Exercise input Start Marker

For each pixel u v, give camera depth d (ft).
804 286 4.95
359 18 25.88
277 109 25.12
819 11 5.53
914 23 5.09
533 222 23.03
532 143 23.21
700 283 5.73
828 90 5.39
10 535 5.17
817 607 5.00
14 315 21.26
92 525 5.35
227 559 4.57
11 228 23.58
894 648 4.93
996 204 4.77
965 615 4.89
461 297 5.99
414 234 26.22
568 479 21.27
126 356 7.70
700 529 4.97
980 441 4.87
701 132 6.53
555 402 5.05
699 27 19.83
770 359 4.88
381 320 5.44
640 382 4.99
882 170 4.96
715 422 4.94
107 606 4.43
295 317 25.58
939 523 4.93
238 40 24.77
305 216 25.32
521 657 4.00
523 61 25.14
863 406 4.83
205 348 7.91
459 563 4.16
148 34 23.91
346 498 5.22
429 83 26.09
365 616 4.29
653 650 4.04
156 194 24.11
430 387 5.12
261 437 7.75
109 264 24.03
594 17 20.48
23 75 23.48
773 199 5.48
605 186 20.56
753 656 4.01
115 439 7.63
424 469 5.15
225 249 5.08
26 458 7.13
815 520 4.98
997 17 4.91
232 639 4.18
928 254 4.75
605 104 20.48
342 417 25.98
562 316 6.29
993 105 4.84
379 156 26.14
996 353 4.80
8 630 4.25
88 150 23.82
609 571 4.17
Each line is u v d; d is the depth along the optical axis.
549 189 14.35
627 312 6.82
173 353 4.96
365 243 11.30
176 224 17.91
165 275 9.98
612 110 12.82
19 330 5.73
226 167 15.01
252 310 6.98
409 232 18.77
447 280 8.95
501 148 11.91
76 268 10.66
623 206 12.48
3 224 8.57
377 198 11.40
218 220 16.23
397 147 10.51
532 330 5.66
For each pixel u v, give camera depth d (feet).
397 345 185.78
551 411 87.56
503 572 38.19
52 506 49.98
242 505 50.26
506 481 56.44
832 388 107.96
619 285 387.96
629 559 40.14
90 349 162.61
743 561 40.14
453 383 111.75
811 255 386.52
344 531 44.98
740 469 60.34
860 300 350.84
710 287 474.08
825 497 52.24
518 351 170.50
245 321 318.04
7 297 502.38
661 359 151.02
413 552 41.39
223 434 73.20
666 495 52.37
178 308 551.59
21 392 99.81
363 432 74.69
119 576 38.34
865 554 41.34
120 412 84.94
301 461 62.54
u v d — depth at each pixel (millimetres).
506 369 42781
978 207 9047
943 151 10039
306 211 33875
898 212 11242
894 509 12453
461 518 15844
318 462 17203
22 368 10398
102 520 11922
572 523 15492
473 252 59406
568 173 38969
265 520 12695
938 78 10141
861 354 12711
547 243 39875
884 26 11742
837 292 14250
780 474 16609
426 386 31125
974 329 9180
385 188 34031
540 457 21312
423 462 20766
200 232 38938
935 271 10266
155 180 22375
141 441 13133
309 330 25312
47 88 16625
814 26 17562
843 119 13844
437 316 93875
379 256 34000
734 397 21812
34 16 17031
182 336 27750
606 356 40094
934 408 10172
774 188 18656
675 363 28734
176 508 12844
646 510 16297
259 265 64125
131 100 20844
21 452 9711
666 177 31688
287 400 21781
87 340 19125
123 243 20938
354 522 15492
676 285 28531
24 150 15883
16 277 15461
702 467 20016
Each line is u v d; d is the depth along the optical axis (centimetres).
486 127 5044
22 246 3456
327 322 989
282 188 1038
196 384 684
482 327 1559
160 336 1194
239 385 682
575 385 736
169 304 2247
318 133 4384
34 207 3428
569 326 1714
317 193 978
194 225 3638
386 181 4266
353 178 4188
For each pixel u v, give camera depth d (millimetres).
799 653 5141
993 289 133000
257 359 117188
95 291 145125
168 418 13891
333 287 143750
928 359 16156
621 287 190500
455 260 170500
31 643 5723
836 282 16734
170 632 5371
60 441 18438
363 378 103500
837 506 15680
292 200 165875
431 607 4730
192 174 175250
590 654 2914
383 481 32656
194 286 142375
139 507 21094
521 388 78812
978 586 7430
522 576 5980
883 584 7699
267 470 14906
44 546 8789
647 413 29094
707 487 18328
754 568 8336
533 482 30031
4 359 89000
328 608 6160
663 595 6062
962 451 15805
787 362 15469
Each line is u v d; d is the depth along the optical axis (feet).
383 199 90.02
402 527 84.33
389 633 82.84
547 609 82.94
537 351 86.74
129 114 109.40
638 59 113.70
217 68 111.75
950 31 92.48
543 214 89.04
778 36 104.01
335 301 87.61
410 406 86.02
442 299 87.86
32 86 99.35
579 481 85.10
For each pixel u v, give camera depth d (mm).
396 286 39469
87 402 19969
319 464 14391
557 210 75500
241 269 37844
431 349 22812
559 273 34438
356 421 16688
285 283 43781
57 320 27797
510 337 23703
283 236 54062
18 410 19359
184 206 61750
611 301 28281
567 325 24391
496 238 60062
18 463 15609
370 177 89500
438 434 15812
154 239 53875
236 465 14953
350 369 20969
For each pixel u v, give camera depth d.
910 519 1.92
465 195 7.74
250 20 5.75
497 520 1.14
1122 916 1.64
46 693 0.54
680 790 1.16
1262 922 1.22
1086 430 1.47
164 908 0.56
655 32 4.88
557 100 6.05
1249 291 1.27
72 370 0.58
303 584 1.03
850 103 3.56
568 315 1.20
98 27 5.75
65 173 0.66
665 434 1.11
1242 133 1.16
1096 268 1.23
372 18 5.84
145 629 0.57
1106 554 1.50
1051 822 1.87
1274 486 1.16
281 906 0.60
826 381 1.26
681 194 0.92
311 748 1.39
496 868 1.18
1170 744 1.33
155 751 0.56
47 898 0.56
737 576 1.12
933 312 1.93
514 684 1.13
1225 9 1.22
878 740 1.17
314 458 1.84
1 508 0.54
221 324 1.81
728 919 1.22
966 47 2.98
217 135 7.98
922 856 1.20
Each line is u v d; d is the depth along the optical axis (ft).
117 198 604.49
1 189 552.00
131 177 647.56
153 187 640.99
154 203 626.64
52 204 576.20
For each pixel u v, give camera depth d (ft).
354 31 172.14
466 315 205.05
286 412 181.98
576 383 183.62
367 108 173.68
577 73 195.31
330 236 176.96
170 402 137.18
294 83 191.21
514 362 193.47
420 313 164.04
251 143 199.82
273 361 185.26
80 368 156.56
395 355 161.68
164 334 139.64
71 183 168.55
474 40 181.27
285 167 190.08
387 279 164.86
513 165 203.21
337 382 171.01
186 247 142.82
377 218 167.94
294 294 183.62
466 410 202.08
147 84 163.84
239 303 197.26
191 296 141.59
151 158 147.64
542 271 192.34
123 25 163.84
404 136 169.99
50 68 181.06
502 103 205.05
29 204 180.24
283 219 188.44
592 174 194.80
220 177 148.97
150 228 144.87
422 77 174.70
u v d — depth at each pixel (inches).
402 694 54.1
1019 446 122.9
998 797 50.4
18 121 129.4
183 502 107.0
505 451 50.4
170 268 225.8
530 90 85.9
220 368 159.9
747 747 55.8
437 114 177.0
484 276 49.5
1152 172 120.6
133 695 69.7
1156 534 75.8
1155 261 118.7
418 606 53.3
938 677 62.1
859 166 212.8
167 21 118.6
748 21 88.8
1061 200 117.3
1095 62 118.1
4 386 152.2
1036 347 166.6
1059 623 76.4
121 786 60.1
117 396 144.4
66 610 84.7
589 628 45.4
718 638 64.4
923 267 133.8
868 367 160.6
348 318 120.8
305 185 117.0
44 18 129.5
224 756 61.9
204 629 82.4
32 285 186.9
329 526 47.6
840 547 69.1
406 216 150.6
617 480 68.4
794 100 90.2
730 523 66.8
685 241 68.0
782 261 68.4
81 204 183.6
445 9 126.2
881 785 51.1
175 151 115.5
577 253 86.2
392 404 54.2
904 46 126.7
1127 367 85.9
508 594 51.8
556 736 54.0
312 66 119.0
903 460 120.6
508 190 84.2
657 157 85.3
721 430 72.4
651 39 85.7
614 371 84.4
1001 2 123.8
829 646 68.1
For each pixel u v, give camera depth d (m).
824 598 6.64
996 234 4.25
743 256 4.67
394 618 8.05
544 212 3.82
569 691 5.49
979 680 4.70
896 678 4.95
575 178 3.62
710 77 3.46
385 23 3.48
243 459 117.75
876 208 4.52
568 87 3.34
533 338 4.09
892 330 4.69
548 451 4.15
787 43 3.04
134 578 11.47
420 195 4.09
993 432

Exercise input End Marker

[What the exercise asks] Looking at the data above, return every line from the one with "675 363 28734" down to the one with "569 326 1714", exactly and inclusively.

[Exercise result]
675 363 28734
176 508 12844
646 510 16297
259 265 64125
131 100 20844
21 452 9711
666 177 31688
287 400 21781
87 340 19125
123 243 20938
354 522 15492
676 285 28531
24 150 15883
16 277 15461
702 467 20016
Each line is u v d; d is the depth along the optical axis (centimetres).
486 127 5044
22 246 3456
327 322 989
282 188 1038
196 384 684
482 327 1559
160 336 1194
239 385 682
575 385 736
169 304 2247
318 133 4384
34 207 3428
569 326 1714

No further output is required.